**要件 A**
LCDライブラリ作成の文章から、「今回は。「I2Cを使ってLC」から「これだけの手順でライブラリを作成することができます。」まで(その語句も含めて)を一字一句変えずに書き写してください。
**要件 B**
LCDライブラリ作成の文章を、最後の文の続きから書き進めてください。

今回は。「I2Cを使ってLCDに文字を表示させる!②(C言語)」で作成したソースコードをもとに、LCDのライブラリを作成します。

ライブラリ作成の手順

  1. ヘッダーファイルの作成(拡張子.h)
  2. ライブラリのソースコード作成(拡張子.c)
  3. ライブラリを作成(拡張子.a)
  4. ビルドの設定

これだけの手順でライブラリを作成することができます。

ライブラリには

  • 静的ライブラリ:includeするだけですぐ使える
  • 共有ライブラリ:ライブラリをリンクする作業が必要

というように、2種類あります。今回は静的ライブラリの実装をします。

実際にやってみる

これから作成するファイルは、同じディレクトリに保存してください。(pi_practiceと仮定します)

ヘッダーファイルの作成

ファイル名を「lcdPi.h」として保存をします。

ここで定義した関数を自由に使えるようになります!

//LCD表示に必要な関数
extern void write_word(int data);
extern void send_command(int comm);
extern void send_data(int data);
extern void init();
extern void clear();
extern void write(int x, int y, char data[]);

extern宣言」は複数ファイルによるシステムにおいて、グローバル変数を共有するための仕組みです。

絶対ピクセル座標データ
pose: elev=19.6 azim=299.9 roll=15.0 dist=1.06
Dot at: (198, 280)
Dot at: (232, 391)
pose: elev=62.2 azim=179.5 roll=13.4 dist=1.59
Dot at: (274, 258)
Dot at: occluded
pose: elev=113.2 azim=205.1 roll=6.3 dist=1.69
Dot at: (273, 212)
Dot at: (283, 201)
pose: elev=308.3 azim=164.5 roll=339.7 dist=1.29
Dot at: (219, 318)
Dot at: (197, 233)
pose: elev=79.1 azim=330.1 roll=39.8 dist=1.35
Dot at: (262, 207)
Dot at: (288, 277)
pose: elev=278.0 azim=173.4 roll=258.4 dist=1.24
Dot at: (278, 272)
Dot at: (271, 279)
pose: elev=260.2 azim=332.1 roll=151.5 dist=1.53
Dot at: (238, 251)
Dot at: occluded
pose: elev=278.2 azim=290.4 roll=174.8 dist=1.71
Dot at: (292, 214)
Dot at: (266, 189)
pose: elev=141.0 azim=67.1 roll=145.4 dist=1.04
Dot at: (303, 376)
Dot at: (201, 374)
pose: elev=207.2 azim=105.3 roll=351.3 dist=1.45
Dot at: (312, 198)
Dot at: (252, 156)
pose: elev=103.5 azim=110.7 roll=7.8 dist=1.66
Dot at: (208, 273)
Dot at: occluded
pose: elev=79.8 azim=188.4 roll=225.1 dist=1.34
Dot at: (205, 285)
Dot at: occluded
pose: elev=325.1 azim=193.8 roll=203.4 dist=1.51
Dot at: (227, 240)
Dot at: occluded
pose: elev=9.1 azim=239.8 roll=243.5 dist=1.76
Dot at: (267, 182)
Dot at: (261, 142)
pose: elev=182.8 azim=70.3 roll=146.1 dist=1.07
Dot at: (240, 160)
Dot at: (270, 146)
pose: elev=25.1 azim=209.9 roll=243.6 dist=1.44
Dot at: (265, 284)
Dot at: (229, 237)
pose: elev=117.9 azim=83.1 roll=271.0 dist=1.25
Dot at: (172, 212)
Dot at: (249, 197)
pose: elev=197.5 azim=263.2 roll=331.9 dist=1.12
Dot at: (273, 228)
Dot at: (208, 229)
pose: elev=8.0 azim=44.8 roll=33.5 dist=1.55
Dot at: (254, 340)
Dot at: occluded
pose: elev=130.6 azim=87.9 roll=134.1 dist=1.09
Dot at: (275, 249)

**想定解答 A**
今回は。「I2Cを使ってLCDに文字を表示させる!②(C言語)」で作成したソースコードをもとに、LCDのライブラリを作成します。

ライブラリ作成の手順

  1. ヘッダーファイルの作成(拡張子.h)
  2. ライブラリのソースコード作成(拡張子.c)
  3. ライブラリを作成(拡張子.a)
  4. ビルドの設定

これだけの手順でライブラリを作成することができます。

**想定解答 B**
ライブラリのソースコード作成

ファイル名を「lcdPi.c」として保存します。以下の2点に注意して下さい。

  • ・先ほど作成した"lcdPi.h"をincludeすること
  • ・main関数は入れないこと

ヘッダーファイルを囲むカッコには次のような意味があります。

「<>」デフォルトのディレクトリ(usr/include)から参照

「""」ソースコードの置かれているカレントディレクトリから参照

#include <stdio.h>
#include <wiringPi.h>
#include <wiringPiI2C.h>
#include <string.h>
#include "lcdPi.h"

int LCDAddr = 0x27;//I2c address of LCD, some LCD i2c address might be 0x27
int BLEN = 1;//1--open backlight.0--close backlight
int fd;//linux file descriptor

//send an  16 bits data to LCD buffer
void write_word(int data){
    int temp = data;
    if ( BLEN == 1)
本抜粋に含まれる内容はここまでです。